> _YOUR INSTRUCTIONS_
Starting at the top of the records and stopping after the line that contains "11 h 49 min 34 s", turn those lines into a numbered list, leaving out any blank lines.

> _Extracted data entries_
------------

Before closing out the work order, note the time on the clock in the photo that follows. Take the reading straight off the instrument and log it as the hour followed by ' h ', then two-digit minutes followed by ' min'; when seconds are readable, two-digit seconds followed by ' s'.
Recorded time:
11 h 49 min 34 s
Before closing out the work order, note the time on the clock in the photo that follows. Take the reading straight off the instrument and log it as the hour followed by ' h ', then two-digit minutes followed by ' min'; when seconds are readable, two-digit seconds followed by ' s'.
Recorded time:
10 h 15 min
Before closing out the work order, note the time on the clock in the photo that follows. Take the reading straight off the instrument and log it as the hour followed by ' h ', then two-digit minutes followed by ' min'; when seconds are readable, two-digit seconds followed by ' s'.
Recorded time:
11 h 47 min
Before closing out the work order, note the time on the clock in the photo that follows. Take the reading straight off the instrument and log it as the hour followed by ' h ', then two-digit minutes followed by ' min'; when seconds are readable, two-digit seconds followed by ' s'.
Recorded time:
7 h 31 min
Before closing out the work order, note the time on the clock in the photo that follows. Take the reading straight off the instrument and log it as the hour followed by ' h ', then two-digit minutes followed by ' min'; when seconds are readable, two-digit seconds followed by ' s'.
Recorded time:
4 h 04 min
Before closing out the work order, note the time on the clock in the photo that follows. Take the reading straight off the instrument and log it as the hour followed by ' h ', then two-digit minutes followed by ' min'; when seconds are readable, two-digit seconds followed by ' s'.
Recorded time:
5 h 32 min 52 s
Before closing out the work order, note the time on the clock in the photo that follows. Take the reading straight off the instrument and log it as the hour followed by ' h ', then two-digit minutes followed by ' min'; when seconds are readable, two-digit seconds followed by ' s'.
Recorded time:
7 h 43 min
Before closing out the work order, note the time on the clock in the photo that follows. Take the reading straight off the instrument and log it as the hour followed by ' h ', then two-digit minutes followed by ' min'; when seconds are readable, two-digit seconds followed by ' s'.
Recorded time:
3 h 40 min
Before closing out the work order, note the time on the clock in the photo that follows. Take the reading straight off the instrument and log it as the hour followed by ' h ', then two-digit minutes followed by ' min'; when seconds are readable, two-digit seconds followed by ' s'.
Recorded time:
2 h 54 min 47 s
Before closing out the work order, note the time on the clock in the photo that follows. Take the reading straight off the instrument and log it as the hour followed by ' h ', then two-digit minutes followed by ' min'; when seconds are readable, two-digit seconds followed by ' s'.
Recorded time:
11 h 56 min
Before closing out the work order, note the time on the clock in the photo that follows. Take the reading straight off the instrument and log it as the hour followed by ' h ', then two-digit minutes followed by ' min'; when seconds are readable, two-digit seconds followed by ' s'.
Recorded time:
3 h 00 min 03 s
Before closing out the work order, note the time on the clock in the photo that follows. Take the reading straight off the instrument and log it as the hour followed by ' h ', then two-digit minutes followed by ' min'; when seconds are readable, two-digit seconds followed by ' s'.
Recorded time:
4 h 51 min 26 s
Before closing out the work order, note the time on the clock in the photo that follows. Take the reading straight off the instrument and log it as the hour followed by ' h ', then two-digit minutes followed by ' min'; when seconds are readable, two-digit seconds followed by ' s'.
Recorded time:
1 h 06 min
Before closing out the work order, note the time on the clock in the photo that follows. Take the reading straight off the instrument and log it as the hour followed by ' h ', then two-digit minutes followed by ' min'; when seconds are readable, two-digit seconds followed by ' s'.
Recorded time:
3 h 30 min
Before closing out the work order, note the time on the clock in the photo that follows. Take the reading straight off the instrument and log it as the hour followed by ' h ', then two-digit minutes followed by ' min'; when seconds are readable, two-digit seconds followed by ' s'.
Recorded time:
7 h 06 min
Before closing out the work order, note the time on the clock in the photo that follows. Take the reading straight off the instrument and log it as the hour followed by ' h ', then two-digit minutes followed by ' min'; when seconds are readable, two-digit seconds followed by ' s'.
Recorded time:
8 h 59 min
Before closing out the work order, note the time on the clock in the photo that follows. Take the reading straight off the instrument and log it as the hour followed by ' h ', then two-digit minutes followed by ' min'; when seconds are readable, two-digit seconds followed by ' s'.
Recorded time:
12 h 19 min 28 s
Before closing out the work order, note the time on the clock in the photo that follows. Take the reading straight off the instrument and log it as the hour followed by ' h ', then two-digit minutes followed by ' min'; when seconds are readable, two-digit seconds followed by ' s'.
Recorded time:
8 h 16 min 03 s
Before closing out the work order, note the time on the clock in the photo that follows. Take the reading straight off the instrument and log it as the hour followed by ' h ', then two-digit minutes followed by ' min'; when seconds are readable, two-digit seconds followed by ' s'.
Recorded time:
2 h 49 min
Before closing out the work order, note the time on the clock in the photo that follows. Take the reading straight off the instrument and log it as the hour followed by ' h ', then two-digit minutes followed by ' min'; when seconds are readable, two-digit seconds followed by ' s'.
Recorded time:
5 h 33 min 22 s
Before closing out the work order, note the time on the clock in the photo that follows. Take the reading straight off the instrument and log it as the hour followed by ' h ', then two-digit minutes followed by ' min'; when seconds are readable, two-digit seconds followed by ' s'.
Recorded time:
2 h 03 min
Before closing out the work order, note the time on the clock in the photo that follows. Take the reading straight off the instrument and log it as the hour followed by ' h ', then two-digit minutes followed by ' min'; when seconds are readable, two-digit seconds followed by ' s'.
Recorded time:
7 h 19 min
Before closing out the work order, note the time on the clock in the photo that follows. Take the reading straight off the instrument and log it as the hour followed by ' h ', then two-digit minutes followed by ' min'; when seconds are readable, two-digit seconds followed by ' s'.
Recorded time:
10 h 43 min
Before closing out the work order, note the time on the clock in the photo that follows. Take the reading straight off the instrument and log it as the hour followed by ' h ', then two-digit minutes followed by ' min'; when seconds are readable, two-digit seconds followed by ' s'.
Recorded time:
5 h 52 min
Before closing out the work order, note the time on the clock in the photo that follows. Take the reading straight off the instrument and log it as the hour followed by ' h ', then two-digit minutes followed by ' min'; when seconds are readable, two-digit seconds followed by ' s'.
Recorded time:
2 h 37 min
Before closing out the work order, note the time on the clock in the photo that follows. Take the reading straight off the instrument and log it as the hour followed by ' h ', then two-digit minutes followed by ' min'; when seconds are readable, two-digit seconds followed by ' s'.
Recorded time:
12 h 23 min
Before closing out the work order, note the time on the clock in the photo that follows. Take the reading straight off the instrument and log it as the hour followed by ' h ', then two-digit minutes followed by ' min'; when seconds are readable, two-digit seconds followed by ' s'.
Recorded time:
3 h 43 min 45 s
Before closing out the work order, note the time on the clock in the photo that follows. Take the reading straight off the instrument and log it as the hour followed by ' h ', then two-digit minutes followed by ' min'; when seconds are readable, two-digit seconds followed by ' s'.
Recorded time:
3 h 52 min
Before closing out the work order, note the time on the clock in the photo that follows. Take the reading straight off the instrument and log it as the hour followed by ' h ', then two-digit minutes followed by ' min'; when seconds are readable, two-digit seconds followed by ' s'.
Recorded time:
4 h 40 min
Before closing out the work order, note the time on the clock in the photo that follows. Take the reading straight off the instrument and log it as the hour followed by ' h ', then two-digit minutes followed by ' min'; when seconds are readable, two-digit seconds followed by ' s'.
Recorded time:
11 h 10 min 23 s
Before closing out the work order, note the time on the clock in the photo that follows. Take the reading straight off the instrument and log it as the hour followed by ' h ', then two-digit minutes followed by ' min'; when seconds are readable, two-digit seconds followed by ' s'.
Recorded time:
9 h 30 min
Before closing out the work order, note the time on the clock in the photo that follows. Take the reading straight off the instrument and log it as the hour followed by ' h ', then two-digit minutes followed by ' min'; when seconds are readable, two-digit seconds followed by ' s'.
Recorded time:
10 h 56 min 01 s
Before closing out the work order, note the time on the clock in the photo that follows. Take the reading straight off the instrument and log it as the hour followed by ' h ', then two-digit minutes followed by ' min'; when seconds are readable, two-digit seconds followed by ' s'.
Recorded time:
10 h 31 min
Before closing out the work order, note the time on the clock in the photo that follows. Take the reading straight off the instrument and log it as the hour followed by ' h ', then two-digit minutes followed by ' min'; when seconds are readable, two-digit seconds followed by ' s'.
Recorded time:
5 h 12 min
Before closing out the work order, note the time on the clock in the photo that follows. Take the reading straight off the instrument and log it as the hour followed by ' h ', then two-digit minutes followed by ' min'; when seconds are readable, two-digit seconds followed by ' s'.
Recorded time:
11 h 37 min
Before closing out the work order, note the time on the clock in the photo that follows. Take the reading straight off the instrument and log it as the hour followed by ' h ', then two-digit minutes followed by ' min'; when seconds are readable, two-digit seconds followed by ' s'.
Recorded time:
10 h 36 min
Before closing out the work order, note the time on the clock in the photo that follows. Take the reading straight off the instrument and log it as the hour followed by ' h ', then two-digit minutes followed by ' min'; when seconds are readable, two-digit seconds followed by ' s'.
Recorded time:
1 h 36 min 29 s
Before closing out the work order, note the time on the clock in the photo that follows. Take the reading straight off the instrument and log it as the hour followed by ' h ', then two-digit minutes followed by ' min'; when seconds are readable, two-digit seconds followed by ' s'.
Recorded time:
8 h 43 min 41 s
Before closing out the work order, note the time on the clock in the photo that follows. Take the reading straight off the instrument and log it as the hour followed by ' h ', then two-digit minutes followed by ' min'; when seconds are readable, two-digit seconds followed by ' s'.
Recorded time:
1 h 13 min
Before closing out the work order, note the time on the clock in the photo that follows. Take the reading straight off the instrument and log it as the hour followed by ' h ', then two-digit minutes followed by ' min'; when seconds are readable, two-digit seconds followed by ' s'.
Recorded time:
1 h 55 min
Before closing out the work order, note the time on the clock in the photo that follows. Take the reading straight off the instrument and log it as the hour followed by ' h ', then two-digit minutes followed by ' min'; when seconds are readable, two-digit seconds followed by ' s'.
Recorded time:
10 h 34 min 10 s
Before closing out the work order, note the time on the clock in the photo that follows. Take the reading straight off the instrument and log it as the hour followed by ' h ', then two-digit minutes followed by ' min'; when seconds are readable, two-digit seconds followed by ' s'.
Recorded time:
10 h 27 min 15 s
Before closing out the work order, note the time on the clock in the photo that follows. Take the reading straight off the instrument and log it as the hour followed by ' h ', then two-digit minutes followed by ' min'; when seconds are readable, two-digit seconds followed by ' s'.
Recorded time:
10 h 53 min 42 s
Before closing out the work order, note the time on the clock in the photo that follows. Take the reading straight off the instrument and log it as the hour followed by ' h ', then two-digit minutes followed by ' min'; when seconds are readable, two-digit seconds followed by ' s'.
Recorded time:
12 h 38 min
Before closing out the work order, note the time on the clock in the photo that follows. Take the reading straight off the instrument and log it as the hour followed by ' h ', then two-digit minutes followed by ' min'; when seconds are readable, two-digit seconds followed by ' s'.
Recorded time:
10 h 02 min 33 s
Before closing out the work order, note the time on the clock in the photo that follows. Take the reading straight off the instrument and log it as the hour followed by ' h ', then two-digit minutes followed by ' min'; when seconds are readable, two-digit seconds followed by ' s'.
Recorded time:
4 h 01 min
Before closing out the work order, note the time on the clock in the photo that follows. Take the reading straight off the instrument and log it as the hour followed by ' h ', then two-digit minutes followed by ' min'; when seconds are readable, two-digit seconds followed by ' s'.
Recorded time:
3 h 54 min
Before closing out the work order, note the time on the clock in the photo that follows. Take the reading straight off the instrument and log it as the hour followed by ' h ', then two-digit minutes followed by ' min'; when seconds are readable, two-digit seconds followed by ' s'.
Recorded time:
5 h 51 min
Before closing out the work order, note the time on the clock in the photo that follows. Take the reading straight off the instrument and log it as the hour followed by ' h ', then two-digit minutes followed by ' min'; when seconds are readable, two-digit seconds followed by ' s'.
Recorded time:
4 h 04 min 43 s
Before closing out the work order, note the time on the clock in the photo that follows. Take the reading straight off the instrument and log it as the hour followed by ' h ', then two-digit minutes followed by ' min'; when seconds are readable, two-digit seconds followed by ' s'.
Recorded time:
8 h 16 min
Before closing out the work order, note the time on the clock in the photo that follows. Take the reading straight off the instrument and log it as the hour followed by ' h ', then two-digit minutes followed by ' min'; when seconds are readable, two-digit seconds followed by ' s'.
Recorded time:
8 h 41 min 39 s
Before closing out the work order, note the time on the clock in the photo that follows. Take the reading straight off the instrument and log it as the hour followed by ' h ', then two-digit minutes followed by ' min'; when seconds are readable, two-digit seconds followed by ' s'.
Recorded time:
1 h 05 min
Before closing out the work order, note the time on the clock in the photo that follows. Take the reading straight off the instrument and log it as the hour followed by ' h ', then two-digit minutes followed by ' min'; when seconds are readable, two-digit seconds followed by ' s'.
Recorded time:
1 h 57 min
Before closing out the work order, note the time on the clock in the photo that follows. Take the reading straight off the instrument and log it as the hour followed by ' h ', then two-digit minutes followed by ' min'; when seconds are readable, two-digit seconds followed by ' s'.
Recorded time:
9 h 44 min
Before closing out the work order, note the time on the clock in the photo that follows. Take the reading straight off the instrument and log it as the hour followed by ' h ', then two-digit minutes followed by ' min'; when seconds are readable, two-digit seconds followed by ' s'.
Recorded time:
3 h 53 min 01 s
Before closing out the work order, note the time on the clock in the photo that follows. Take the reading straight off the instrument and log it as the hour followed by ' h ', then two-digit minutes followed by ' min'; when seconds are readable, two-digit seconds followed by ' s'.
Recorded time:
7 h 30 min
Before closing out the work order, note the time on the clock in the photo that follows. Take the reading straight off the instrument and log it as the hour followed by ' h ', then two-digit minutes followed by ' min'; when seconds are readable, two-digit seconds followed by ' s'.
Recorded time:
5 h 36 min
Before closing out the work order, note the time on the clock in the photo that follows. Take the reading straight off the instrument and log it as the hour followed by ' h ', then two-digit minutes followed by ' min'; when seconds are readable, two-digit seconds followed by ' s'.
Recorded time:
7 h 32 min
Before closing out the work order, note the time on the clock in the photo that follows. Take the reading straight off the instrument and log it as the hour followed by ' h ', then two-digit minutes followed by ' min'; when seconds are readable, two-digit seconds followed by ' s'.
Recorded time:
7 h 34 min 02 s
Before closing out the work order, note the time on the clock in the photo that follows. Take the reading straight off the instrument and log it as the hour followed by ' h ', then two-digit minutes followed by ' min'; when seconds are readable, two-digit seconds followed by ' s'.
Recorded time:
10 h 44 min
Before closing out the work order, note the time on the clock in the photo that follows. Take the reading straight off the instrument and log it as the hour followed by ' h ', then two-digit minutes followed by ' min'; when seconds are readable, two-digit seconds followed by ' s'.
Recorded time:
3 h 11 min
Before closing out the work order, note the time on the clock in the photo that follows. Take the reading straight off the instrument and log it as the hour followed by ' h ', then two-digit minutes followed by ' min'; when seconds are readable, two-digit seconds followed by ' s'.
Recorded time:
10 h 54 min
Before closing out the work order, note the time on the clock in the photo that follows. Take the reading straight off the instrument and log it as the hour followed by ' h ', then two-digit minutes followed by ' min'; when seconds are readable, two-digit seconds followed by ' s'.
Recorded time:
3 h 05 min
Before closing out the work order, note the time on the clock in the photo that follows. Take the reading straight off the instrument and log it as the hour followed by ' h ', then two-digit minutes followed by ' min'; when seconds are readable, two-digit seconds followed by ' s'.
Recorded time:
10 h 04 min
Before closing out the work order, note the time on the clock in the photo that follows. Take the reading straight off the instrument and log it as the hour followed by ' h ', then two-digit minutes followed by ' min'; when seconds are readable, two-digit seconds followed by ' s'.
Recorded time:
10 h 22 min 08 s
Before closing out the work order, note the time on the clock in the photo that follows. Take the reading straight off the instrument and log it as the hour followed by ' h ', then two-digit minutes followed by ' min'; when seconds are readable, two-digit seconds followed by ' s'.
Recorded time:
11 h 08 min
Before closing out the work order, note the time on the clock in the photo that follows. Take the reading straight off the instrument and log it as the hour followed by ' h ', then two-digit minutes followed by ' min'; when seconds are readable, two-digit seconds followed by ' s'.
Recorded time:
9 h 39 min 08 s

------------

> _RESULT OF THIS TASK_
1. Before closing out the work order, note the time on the clock in the photo that follows. Take the reading straight off the instrument and log it as the hour followed by ' h ', then two-digit minutes followed by ' min'; when seconds are readable, two-digit seconds followed by ' s'.
2. Recorded time:
3. 11 h 49 min 34 s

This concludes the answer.